Customers of TCF Bank have seen little change since Minnesota's third-largest bank finished merging with Michigan-based Chemical Financial Corp. last week.
But there's been confusion for stock watchers.
On some websites, TCF's stock price appeared to have nearly doubled from around $20 to about $40 a share on Thursday, the day the deal closed. On others, TCF's old stock prices, which hovered in the $20 range, disappeared completely and were replaced with the stock history of Chemical Financial.
"I know that the company has gone though a merger. Did it cause the price of the stock to double?" one shareholder wrote to the Star Tribune over the weekend.
Here's what happened:
While it was called a merger, the deal was actually a simple acquisition in which Detroit-based Chemical Financial bought out TCF's shareholders with stock. But in an unusual step for an acquiring firm, Chemical Financial decided to rename itself with the name of the firm it was buying.

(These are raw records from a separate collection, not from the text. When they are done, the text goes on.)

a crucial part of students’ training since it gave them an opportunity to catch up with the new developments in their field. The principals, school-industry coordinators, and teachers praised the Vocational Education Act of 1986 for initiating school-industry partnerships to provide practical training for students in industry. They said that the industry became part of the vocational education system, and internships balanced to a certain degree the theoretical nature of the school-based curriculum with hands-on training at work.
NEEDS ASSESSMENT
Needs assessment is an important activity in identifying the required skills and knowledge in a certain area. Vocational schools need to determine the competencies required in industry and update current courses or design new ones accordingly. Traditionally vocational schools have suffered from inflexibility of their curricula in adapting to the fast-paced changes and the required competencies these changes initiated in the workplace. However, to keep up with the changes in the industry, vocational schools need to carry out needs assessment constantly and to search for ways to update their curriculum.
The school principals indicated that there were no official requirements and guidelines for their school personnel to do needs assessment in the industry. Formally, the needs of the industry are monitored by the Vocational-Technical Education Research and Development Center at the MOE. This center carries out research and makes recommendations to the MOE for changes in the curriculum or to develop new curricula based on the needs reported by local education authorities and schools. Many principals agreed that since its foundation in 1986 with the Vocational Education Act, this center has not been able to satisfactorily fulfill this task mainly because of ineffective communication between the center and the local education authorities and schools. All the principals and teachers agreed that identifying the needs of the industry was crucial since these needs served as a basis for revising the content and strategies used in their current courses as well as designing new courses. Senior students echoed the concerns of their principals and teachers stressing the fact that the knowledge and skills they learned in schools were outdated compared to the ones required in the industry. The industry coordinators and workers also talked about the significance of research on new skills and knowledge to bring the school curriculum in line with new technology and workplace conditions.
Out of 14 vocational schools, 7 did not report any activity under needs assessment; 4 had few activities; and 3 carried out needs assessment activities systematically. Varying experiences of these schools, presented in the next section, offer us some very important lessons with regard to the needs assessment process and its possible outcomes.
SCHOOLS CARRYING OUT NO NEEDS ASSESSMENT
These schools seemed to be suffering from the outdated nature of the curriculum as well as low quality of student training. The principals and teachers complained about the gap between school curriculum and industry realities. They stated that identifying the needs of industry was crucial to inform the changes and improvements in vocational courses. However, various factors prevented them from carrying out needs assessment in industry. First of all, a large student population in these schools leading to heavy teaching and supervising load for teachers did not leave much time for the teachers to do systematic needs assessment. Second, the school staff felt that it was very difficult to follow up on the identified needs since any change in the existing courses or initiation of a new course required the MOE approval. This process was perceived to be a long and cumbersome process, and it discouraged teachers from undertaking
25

In taking on the TCF name, it also adopted TCF's stock symbol, sometimes called a ticker symbol. That confused some personal finance websites, such as Yahoo Finance, which depicts TCF's shares as having nearly doubled last Thursday.
The structure of the deal was a stock-for-stock exchange based on a fixed ratio. If a TCF owner had 1,000 shares, they were converted to 508.1 shares of Chemical Financial just after midnight last Thursday. But with the conversion, Chemical Financial's shares took the TCF name.